- Developer: Manx Software Systems
- Type: Compiler

= Aztec C =

Aztec C is a discontinued C programming language compiler for CP/M-80, MS-DOS, Apple II (both Apple DOS 3.3 and ProDOS), Commodore 64, early Macintosh, Amiga, and Atari ST. It was sold commercially by Manx Software Systems.

==History==
Manx Software Systems of Shrewsbury, New Jersey produced C programming language compilers beginning in the 1980s for CP/M, Apple II, IBM PC compatibles, Macintosh, and other systems.

Manx was started by Harry Suckow, with partners Thomas Fenwick, and James Goodnow II, the two principal developers. They were all working together at another company at the time. Suckow had started several companies of his own anticipating the impending growth of the personal computer market. A demand came for compilers first and he disengaged himself from the other companies to pursue Manx and Aztec C.
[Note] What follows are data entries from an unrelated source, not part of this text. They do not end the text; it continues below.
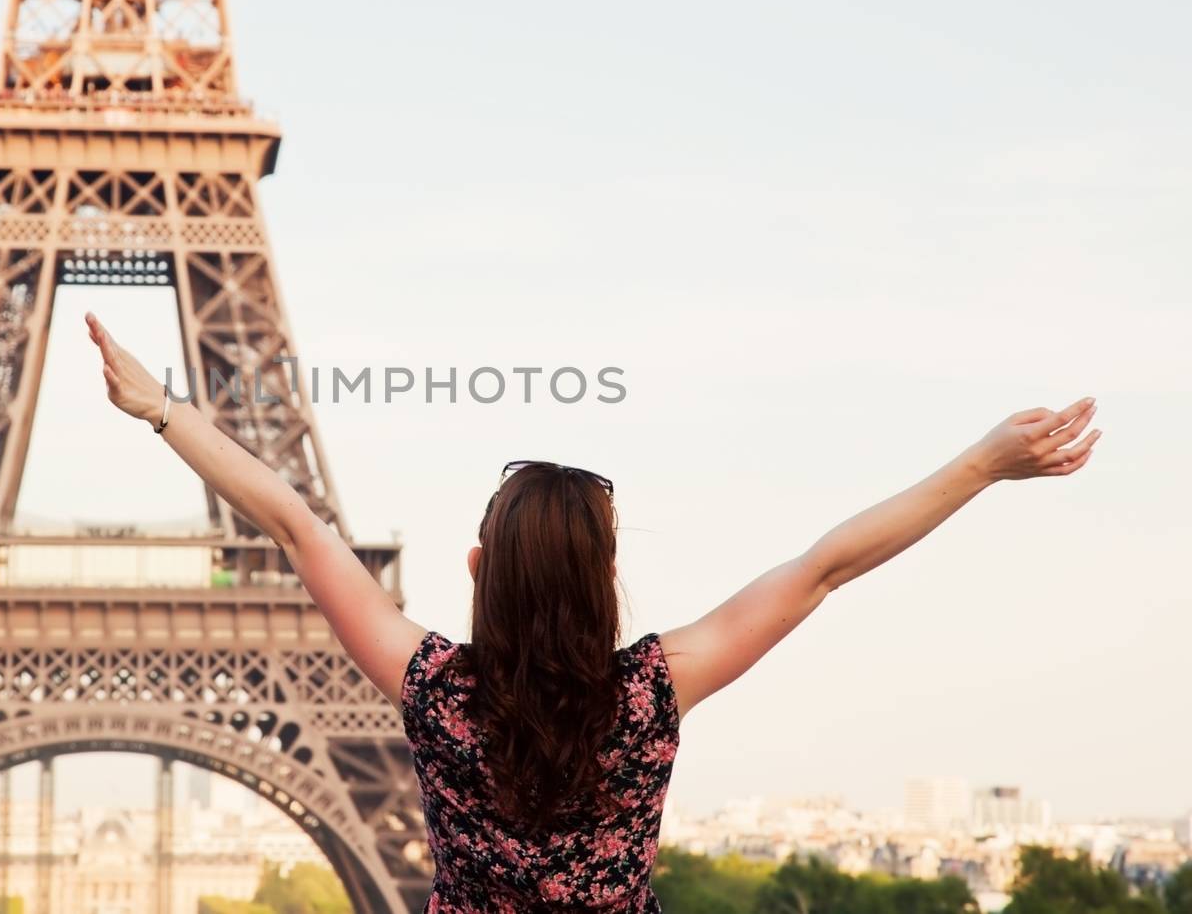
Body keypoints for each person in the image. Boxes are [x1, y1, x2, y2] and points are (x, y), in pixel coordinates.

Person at [83, 311, 1100, 912]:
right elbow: (828, 564)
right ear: (604, 577)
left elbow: (297, 526)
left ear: (479, 565)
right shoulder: (658, 686)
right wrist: (983, 464)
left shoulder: (430, 685)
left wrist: (161, 408)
Another developer, Chris Macey, assisted them momentarily with 80XX development, apart from other areas.

One of the main reasons for Aztec C's early success was the floating point support in the Z80 compiler, which was extended to the Apple II shortly after.
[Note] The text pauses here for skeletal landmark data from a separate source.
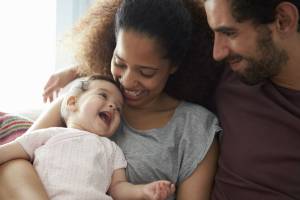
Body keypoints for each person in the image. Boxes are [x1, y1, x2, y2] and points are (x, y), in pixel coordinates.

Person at [0, 0, 223, 199]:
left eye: (146, 73)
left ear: (174, 66)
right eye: (120, 62)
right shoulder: (84, 98)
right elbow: (13, 164)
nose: (126, 81)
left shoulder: (195, 129)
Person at [0, 74, 175, 200]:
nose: (113, 105)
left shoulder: (112, 149)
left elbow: (118, 188)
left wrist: (143, 192)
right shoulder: (50, 134)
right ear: (72, 102)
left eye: (119, 109)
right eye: (103, 95)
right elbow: (12, 150)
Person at [201, 0, 300, 199]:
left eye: (229, 33)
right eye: (214, 33)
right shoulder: (230, 71)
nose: (217, 53)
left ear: (283, 20)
During the move to ANSI C in 1989, Robert Sherry represented them on the ANSI committee but left shortly after. He also fixed numerous bugs in the Aztec C after Chris Macey and Thomas Fenwick left the company.

By this time Microsoft had targeted competitors for their C compiler and Aztec C was being pushed-out of the general IBM PC compatible compiler market, followed by competition with Apple's MPW C on the Macintosh side and Lattice C on the Amiga after SAS bought them.
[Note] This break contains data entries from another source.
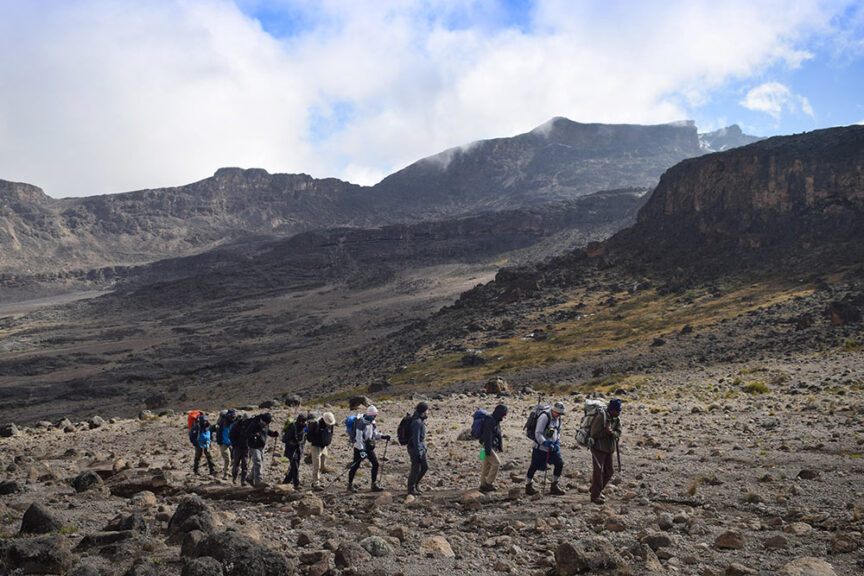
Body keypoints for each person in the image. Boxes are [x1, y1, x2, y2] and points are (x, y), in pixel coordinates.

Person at [526, 401, 566, 496]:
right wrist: (544, 442)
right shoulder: (544, 417)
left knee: (559, 464)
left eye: (560, 414)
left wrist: (557, 442)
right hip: (540, 448)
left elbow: (558, 431)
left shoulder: (559, 418)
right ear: (553, 411)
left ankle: (554, 486)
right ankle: (528, 486)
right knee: (534, 466)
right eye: (557, 413)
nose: (558, 416)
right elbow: (538, 433)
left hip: (553, 448)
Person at [347, 405, 391, 492]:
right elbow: (358, 439)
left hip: (368, 447)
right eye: (374, 415)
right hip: (359, 448)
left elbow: (374, 434)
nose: (375, 417)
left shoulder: (372, 423)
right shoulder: (361, 423)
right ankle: (349, 485)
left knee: (375, 463)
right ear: (370, 415)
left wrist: (383, 436)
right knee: (356, 465)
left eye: (376, 415)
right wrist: (362, 451)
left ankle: (373, 484)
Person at [589, 398, 622, 505]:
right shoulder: (601, 417)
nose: (618, 413)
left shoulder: (616, 419)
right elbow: (594, 434)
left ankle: (596, 489)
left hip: (609, 449)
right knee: (598, 472)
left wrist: (611, 433)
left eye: (619, 410)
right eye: (617, 411)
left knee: (609, 471)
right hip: (598, 448)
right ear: (611, 410)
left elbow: (618, 432)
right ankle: (594, 496)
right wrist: (606, 432)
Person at [479, 404, 508, 493]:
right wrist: (488, 449)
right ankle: (488, 484)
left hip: (485, 447)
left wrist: (499, 447)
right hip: (487, 446)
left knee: (486, 465)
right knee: (496, 463)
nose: (505, 416)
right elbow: (488, 436)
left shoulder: (495, 420)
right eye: (504, 414)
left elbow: (498, 434)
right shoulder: (490, 421)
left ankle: (483, 485)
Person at [245, 412, 279, 488]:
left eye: (267, 423)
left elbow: (266, 431)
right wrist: (254, 436)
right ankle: (258, 482)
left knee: (258, 462)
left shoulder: (266, 423)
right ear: (262, 420)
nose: (266, 424)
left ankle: (250, 478)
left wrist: (273, 433)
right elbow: (247, 434)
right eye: (265, 423)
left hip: (261, 446)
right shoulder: (254, 423)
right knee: (258, 462)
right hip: (253, 446)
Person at [307, 412, 336, 490]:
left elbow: (331, 434)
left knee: (322, 463)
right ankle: (315, 483)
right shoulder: (316, 424)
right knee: (316, 465)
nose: (329, 425)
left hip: (324, 446)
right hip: (315, 446)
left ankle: (318, 478)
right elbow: (309, 437)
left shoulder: (331, 425)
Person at [406, 402, 429, 495]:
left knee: (424, 467)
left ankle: (415, 485)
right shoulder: (417, 422)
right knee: (416, 468)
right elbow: (416, 438)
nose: (428, 412)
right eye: (427, 410)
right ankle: (411, 488)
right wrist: (418, 451)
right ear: (424, 411)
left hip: (419, 448)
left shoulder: (419, 420)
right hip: (415, 449)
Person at [282, 414, 308, 489]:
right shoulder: (293, 427)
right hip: (291, 450)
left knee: (295, 466)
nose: (304, 423)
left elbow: (305, 436)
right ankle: (296, 484)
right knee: (295, 466)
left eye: (304, 422)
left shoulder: (304, 427)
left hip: (299, 450)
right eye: (302, 422)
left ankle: (286, 482)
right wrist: (294, 442)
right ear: (299, 421)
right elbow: (285, 439)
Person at [214, 409, 237, 480]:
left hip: (232, 443)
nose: (232, 418)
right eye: (231, 417)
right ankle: (226, 474)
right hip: (224, 443)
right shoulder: (223, 422)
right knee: (227, 459)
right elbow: (215, 430)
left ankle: (228, 470)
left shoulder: (235, 422)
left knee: (234, 459)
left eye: (234, 417)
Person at [229, 414, 250, 485]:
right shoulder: (237, 425)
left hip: (246, 447)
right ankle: (234, 478)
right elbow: (231, 435)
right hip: (237, 447)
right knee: (236, 463)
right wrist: (234, 444)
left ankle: (243, 480)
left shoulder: (250, 425)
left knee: (245, 464)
In 1989 Thomas Fenwick left to work for Microsoft, and James Goodnow worked on Aztec C occasionally but was pursuing other projects outside the company and eventually left the company altogether. Chris Macey returned as a consultant but eventually left to become chief scientist for another company.

Throughout the 1990s they continued to make their Aztec C compiler. As their market share dropped, they tried to make the move to specializing in embedded systems development, but it was too late. They disappeared in the late 1990s following the loss of market presence of some of their target platforms (various 6502 machines, Atari and Amiga 68xxx, etc.).

In the end, Jeff Davis and Mike Spille helped Harry Suckow keep the company going before Suckow finally closed it. Suckow is still the copyright holder for Aztec C.

Many developers used the Aztec C compiler until it became operationally extinct.

==Reception==
BYTE in February 1989 approved of Aztec C for DOS's portability with other platforms, and found that it produced the smallest executables. The magazine reported that compiled code benchmarked poorly, however and libraries "exhibited some obscure bugs, surprising in such a mature product". BYTE concluded that "Aztec C suffers more than it benefits from its long and diverse heritage".

==Legacy==
At least two free Internet distributions exist for native Aztec C compilers for the Apple II; one for DOS 3.3 and the other for ProDOS 8. Free Internet distributions exist for the Amiga, MS-DOS, and a limited version of the MS-DOS cross-compiler for Apple II ProDOS 8.